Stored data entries
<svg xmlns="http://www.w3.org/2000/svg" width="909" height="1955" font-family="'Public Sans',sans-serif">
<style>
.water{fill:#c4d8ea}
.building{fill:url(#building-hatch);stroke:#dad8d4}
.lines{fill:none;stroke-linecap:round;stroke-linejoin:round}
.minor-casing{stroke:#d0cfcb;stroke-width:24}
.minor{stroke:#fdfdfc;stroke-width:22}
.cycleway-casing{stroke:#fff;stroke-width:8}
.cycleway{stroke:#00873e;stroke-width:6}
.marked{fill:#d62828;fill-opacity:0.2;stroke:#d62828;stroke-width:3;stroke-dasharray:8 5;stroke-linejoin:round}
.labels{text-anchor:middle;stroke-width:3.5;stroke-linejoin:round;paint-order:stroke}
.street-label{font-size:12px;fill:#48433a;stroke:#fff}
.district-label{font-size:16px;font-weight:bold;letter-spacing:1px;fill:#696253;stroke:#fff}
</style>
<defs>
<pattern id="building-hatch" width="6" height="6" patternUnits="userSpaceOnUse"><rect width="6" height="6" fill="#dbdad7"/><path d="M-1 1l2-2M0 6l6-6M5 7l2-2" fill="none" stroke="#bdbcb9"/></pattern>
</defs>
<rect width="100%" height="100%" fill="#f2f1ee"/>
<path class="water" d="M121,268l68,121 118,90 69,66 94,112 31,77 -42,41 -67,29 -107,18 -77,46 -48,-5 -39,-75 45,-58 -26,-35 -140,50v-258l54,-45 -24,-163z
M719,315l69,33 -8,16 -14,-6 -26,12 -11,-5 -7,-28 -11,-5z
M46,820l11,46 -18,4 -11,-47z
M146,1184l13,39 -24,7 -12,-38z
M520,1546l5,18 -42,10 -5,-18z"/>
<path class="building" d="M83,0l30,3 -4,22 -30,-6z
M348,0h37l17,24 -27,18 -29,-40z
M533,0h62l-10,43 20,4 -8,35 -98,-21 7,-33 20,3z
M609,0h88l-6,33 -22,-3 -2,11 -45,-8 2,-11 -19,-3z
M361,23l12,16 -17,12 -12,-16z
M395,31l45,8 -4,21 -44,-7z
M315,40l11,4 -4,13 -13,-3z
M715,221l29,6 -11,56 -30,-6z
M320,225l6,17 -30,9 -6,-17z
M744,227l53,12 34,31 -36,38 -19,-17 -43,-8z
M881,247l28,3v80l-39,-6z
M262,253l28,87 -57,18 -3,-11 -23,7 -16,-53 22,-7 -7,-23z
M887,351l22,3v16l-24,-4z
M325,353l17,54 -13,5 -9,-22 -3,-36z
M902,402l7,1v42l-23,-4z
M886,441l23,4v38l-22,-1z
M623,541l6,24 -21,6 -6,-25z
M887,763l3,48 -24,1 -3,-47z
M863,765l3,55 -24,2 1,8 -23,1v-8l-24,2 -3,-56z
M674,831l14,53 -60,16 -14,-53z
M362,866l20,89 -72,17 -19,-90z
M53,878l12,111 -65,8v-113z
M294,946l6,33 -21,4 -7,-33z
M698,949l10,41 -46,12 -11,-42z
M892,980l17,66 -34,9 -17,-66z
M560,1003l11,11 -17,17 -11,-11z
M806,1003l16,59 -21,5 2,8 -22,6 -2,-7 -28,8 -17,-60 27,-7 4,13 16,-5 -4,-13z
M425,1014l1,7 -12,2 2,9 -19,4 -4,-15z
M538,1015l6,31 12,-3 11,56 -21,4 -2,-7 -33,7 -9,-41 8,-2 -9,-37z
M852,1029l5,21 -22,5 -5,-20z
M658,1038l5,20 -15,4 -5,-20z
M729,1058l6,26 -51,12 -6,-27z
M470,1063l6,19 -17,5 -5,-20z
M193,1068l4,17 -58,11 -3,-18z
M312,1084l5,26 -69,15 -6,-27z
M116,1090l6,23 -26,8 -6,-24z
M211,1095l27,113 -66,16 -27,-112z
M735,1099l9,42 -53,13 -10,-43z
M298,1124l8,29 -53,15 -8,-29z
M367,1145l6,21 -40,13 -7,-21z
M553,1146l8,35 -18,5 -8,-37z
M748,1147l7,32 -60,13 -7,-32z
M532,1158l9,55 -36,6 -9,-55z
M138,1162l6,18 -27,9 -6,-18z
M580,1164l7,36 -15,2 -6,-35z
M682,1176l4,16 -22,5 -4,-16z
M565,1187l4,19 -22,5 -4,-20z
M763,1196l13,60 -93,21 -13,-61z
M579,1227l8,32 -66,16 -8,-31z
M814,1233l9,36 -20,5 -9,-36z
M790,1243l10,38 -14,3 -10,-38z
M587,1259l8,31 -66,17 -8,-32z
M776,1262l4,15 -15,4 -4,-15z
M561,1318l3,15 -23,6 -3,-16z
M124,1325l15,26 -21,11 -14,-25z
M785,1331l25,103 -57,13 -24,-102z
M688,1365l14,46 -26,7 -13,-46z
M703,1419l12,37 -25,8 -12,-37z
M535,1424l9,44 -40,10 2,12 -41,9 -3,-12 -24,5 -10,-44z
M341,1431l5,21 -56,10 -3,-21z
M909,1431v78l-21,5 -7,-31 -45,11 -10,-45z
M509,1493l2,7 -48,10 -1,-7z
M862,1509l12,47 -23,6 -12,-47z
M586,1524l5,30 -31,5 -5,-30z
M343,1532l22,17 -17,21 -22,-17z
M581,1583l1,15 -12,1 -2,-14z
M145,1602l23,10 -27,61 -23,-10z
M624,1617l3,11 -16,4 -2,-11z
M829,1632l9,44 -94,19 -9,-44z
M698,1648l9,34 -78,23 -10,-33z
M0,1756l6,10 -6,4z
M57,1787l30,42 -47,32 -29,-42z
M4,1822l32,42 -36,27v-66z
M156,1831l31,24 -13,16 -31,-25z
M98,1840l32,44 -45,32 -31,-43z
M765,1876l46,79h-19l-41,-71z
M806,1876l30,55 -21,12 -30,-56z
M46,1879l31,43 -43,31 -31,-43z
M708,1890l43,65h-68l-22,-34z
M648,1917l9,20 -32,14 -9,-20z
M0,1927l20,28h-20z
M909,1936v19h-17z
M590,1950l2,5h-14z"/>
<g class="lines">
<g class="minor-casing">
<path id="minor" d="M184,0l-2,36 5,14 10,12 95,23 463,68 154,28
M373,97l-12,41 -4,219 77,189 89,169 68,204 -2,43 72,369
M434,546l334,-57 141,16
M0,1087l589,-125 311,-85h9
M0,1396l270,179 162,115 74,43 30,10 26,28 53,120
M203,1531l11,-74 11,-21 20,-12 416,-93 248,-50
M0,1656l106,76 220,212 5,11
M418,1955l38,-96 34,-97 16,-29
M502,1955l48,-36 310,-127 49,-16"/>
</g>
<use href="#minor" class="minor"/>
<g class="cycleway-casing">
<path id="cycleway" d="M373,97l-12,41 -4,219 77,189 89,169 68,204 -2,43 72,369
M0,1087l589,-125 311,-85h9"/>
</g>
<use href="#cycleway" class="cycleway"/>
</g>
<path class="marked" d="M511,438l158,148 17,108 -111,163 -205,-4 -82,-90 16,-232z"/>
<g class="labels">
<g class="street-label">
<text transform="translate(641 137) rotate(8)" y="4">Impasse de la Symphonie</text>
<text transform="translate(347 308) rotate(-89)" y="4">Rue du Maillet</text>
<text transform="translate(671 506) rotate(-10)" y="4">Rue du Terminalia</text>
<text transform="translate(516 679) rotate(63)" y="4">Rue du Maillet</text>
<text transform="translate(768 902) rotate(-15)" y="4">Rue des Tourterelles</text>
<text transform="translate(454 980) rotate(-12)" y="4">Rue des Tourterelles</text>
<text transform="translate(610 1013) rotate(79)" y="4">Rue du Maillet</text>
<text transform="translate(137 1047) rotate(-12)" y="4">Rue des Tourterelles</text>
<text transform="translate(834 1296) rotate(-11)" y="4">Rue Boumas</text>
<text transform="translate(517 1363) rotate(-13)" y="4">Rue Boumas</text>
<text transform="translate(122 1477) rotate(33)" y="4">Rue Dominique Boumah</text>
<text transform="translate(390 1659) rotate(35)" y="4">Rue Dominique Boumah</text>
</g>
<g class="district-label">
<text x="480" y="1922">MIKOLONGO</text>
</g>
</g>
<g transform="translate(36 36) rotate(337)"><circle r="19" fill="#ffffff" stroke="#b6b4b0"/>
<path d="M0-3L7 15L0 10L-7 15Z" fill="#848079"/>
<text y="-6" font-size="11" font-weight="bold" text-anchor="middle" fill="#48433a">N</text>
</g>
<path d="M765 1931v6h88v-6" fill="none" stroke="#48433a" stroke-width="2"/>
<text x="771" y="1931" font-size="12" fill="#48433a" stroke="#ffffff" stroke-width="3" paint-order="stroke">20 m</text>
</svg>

Action item: Your job is to copy out every line from the records above that has the word "street".

Answer section:
.street-label{font-size:12px;fill:#48433a;stroke:#fff}
<g class="street-label">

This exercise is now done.